- Texte visé : Projet de loi de finances pour 2026, n° 1906
- Stade de lecture : 1ère lecture (1ère assemblée saisie)
- Examiné par : Assemblée nationale (séance publique)
Compléter cet article par l’alinéa suivant :
« En l’absence de la suppression de l’agence Frontex et de la réallocation des moyens qui lui sont dédiés à une agence européenne civile de sauvetage en mer et sur terre, ce prélèvement sur les recettes de l’État au titre de la participation de la France au budget de l’Union européenne est minoré de 10 % ».

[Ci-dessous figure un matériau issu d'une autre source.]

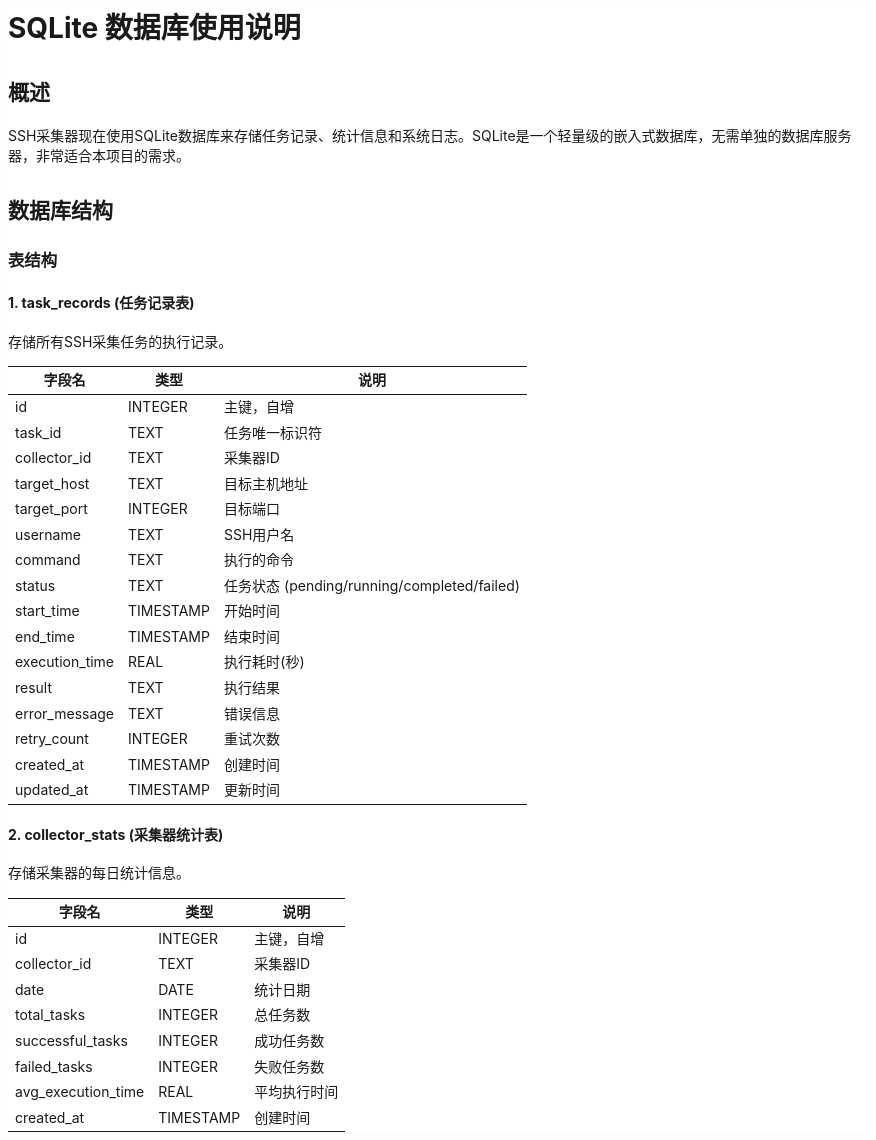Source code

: # SQLite 数据库使用说明

## 概述

SSH采集器现在使用SQLite数据库来存储任务记录、统计信息和系统日志。SQLite是一个轻量级的嵌入式数据库，无需单独的数据库服务器，非常适合本项目的需求。

## 数据库结构

### 表结构

#### 1. task_records (任务记录表)
存储所有SSH采集任务的执行记录。

| 字段名 | 类型 | 说明 |
|--------|------|------|
| id | INTEGER | 主键，自增 |
| task_id | TEXT | 任务唯一标识符 |
| collector_id | TEXT | 采集器ID |
| target_host | TEXT | 目标主机地址 |
| target_port | INTEGER | 目标端口 |
| username | TEXT | SSH用户名 |
| command | TEXT | 执行的命令 |
| status | TEXT | 任务状态 (pending/running/completed/failed) |
| start_time | TIMESTAMP | 开始时间 |
| end_time | TIMESTAMP | 结束时间 |
| execution_time | REAL | 执行耗时(秒) |
| result | TEXT | 执行结果 |
| error_message | TEXT | 错误信息 |
| retry_count | INTEGER | 重试次数 |
| created_at | TIMESTAMP | 创建时间 |
| updated_at | TIMESTAMP | 更新时间 |

#### 2. collector_stats (采集器统计表)
存储采集器的每日统计信息。

| 字段名 | 类型 | 说明 |
|--------|------|------|
| id | INTEGER | 主键，自增 |
| collector_id | TEXT | 采集器ID |
| date | DATE | 统计日期 |
| total_tasks | INTEGER | 总任务数 |
| successful_tasks | INTEGER | 成功任务数 |
| failed_tasks | INTEGER | 失败任务数 |
| avg_execution_time | REAL | 平均执行时间 |
| created_at | TIMESTAMP | 创建时间 |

Cet amendement des députés insoumis prévoit de minorer de 10 % de notre versement du PSR-UE dans le cas où l’agence Frontex, agence qui maltraite et qui tue nos semblables aux frontières de l'Union, n’est pas supprimée et remplacée par une agence européenne civile de sauvetage en mer et sur terre.
L’agence Frontex, depuis sa création en 2004, est responsable ou complice de violations des droits des exilés. Cette agence participe à la politique de répression contre les personnes migrantes décidée par l’Union européenne : des formes de violence physique ou des refoulements illégaux sont commis régulièrement par des gardes-frontières agissant sous sa responsabilité.
L’agence Frontex symbolise la négation nos principes les plus essentiels : elle est le symbole d’une Europe barricadée, rabougrie sur elle-même, et indifférente au sort de milliers de personnes qui meurent chaque année simplement dans l'espoir d'améliorer leur condition et celle de leur famille, de leurs enfants. Ses instances dirigeantes savent parfaitement le projet de société qu'elles portent : Fabrice Leggeri, directeur de Frontex de 2015 à 2022, a été élu député européen en 2024 sur la liste du Rassemblement National.
Une enquête publiée par Le Monde le 26 février 2024 révélait en effet que Frontex était mise en cause par Jonas Grimheden, responsable de son bureau des droits fondamentaux. Il avertissait au mois de mars 2023, dans un rapport à son conseil d’administration, du risque que l’agence soit « indirectement impliquée dans des violations des droits fondamentaux commises par des agents en Bulgarie, à la frontière avec la Turquie ». Depuis plusieurs mois, ce bureau signalait des allégations persistantes de refoulements illégaux, de mauvais traitements et d’usage excessif de la force par la police des frontières, notamment bulgare.
Ces pratiques, qui sont directement contraires au droit international, ne doivent pas rester sans réaction. La France est porteuse de principes d’égalité, de respect des droits fondamentaux et de solidarité avec l’ensemble des membres de la communauté humaine, peu importe leur origine, leur couleur de peau ou leur religion. Nos principes universalistes ne s’arrêtent pas aux portes de la Méditerranée.
C’est pourquoi, à travers cet amendement, nous proposons de minorer de 10 % le versement du PSR-UE si nous constatons que l’agence Frontex n’est pas supprimée. À l'inverse, mettons un terme aux milliers de drames humains par le financement d’une agence européenne civile de sauvetage en mer et sur terre aux frontières de l'Europe.